Look through the listing below and report every line that contains "with".
**** Data extracts ****
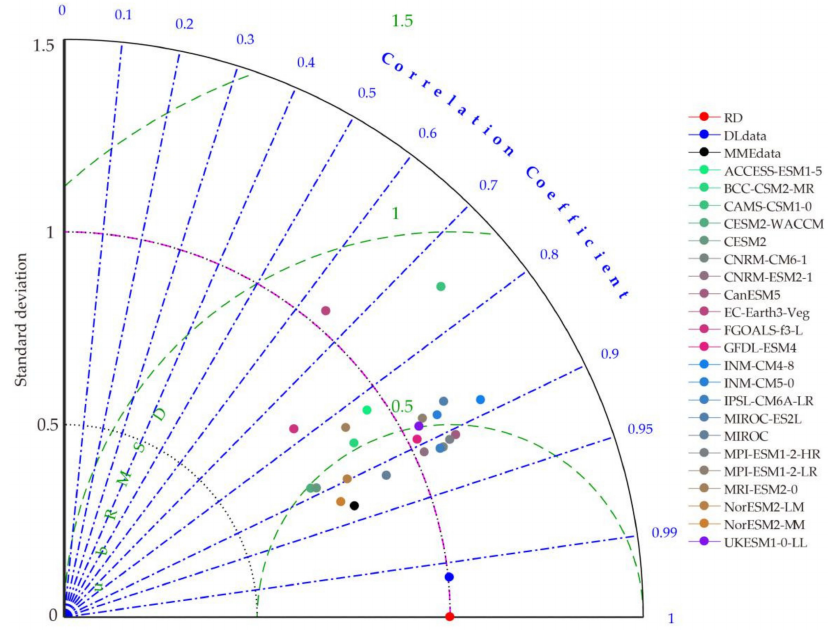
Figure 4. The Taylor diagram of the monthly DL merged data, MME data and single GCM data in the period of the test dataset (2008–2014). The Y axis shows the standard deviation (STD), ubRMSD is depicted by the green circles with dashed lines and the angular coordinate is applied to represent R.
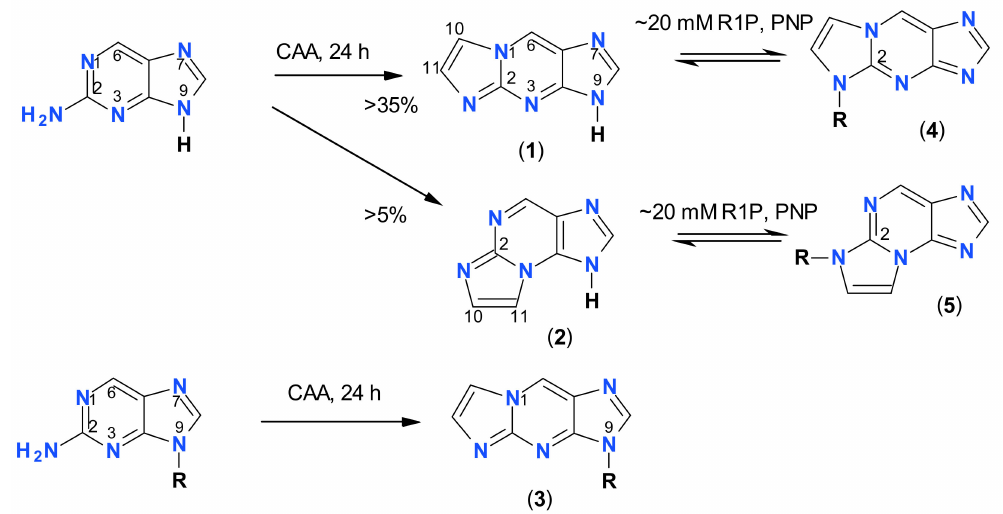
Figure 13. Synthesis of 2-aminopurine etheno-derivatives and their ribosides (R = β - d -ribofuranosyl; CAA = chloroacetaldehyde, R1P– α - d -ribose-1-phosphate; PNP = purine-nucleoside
****
**** Data extracts ****
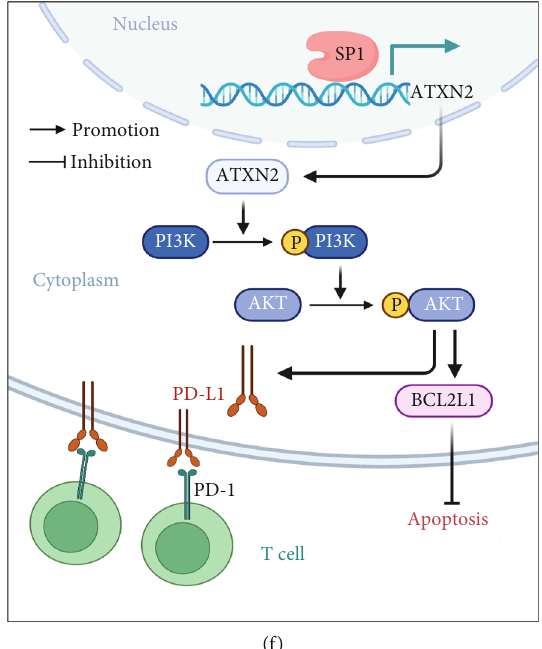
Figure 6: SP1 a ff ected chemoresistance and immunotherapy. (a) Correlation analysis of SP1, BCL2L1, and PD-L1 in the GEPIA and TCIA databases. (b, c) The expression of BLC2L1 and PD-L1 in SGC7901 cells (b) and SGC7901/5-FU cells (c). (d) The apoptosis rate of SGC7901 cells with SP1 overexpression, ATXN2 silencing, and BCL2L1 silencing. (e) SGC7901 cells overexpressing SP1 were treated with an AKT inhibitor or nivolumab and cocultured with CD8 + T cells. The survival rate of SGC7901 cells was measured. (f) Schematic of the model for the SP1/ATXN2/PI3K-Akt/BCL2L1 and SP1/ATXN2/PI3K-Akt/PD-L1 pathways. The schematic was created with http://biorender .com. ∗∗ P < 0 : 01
****
> [Worked solution]
Figure 4. The Taylor diagram of the monthly DL merged data, MME data and single GCM data in the period of the test dataset (2008–2014). The Y axis shows the standard deviation (STD), ubRMSD is depicted by the green circles with dashed lines and the angular coordinate is applied to represent R.
Figure 6: SP1 a ff ected chemoresistance and immunotherapy. (a) Correlation analysis of SP1, BCL2L1, and PD-L1 in the GEPIA and TCIA databases. (b, c) The expression of BLC2L1 and PD-L1 in SGC7901 cells (b) and SGC7901/5-FU cells (c). (d) The apoptosis rate of SGC7901 cells with SP1 overexpression, ATXN2 silencing, and BCL2L1 silencing. (e) SGC7901 cells overexpressing SP1 were treated with an AKT inhibitor or nivolumab and cocultured with CD8 + T cells. The survival rate of SGC7901 cells was measured. (f) Schematic of the model for the SP1/ATXN2/PI3K-Akt/BCL2L1 and SP1/ATXN2/PI3K-Akt/PD-L1 pathways. The schematic was created with http://biorender .com. ∗∗ P < 0 : 01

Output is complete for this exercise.